Mine de rien, je mentionnerai tout de même le nombre héroïque de pages que j'avais réussi à produire, une dizaine donc, ce qui me semblait à la fois merveilleux et digne d'un plus grand respect.

Midi arrivant en courant, je rejoignis mes amies pour aller rejoindre «Flo» en bas de l'escalier (Flo, pas Niré n'oubliez pas).

A notre grand dam, elle était affublée d'un pauvre garçon qui semblait nous apprécier, surnommé si affectueusement par nos soins «Paulo le lourd».
Pleine d'espoir, je me renseignais sur ce qu'il faisait ce midi, et, ô désespoir, il me répondit qu'il mangeait avec nous, évidence pour lui, d'une voix que je jugeais maniérée, qui m'exaspérait au plus haut point. Héroïque, je tentais ce que nulle n'avait eu le courage de faire jusqu'à maintenant, en lui expliquant que cela n'allait pas être possible.
Tous furent surpris, habitués à ma franchise, mais uniquement par écrit lorsque je suis loin de la personne, alors qu'en vérité n'est-ce pas ce que je suis en train de faire en me contentant de le «repousser» dans cette histoire et non dans la réalité ?

Je me décidais à expliquer mon refus catégorique quand il me demanda si on allait en ville, comme la dernière fois où j'avais menti, disant qu'il me fallait acheter un soutien gorge tellement je trouvais l'argument ...sexy ?
Au moins, c'était une excuse originale. Cette fois ci néanmoins, je me contentais de lui dire qu'on ne voulait pas, qu'on ne voulait plus manger avec lui. A son air triste, toutes semblèrent sur le point de me contredire, je les entraînais, et puis leur avoua que j'étais moi aussi pleine de pitié pour lui... sans être très convaincante, car la pitié ne faisait pas partie de mes qualités. Il s'en fut au CDI, tandis que mes amies nantaises arrivaient. Nirë arriva en première, et, à ma grande surprise passa à côté de moi sans me dire un mot, rejoignant d'autres filles de ma classe que je lui avais naguère présentées.

Je ne la rejoignis pas, étant donné que parmi elles se trouvaient une de mes plus grandes et dangereuses détractrices !

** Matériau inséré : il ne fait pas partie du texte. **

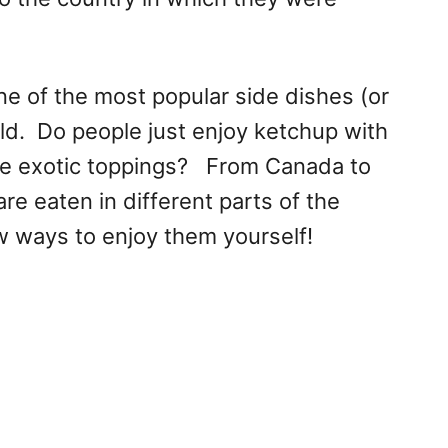
ne of the most popular side dishes (or
ld. Do people just enjoy ketchup with
re exotic toppings? From Canada to
are eaten in different parts of the
w ways to enjoy them yourself!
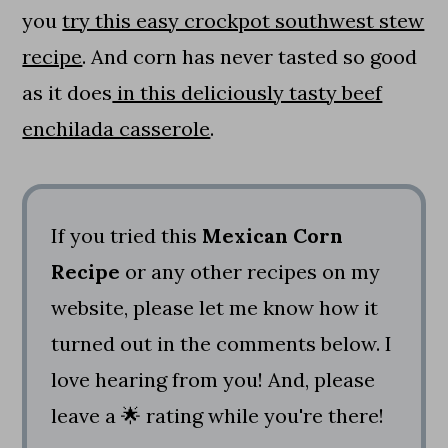
you
try this easy crockpot southwest stew
recipe
. And corn has never tasted so good
as it does
in this deliciously tasty beef
enchilada casserole
.
If you tried this
Mexican Corn
Recipe
or any other recipes on my
website, please let me know how it
turned out in the comments below. I
love hearing from you! And, please
leave a 🌟 rating while you're there!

Heureusement, Gaëlle et Loraine vinrent, je les interceptais, paranoïaque, pensant qu'elles aussi allaient m'abandonner si je ne me jetais pas sur elles. Ainsi forcées, elles restèrent avec moi. Je profitais de ce moment (qui risquait d'être l'un des derniers si je n'y prenais pas gare) pour leur demander fébrilement dans quelles classes elles étaient. Elles me répondirent en terminale scientifique toutes trois, ensemble.

Au passage, je me rendais compte que Laureline et compagnie étaient toujours là, fis les présentations, espérant en mon fort intérieur qu'elles ne s'entendent pas, afin d'éviter qu'elles deviennent toutes amies et m'oublient.

On se rendit alors à notre quartier général, le foyer, moi vociférant à la trahison contre «Nirë», sous les yeux atterrés de ceux qui croisaient ma route, ainsi que de mes amies, qui, enfin, tendaient à s'apercevoir du degré de folie furieuse m'habitant.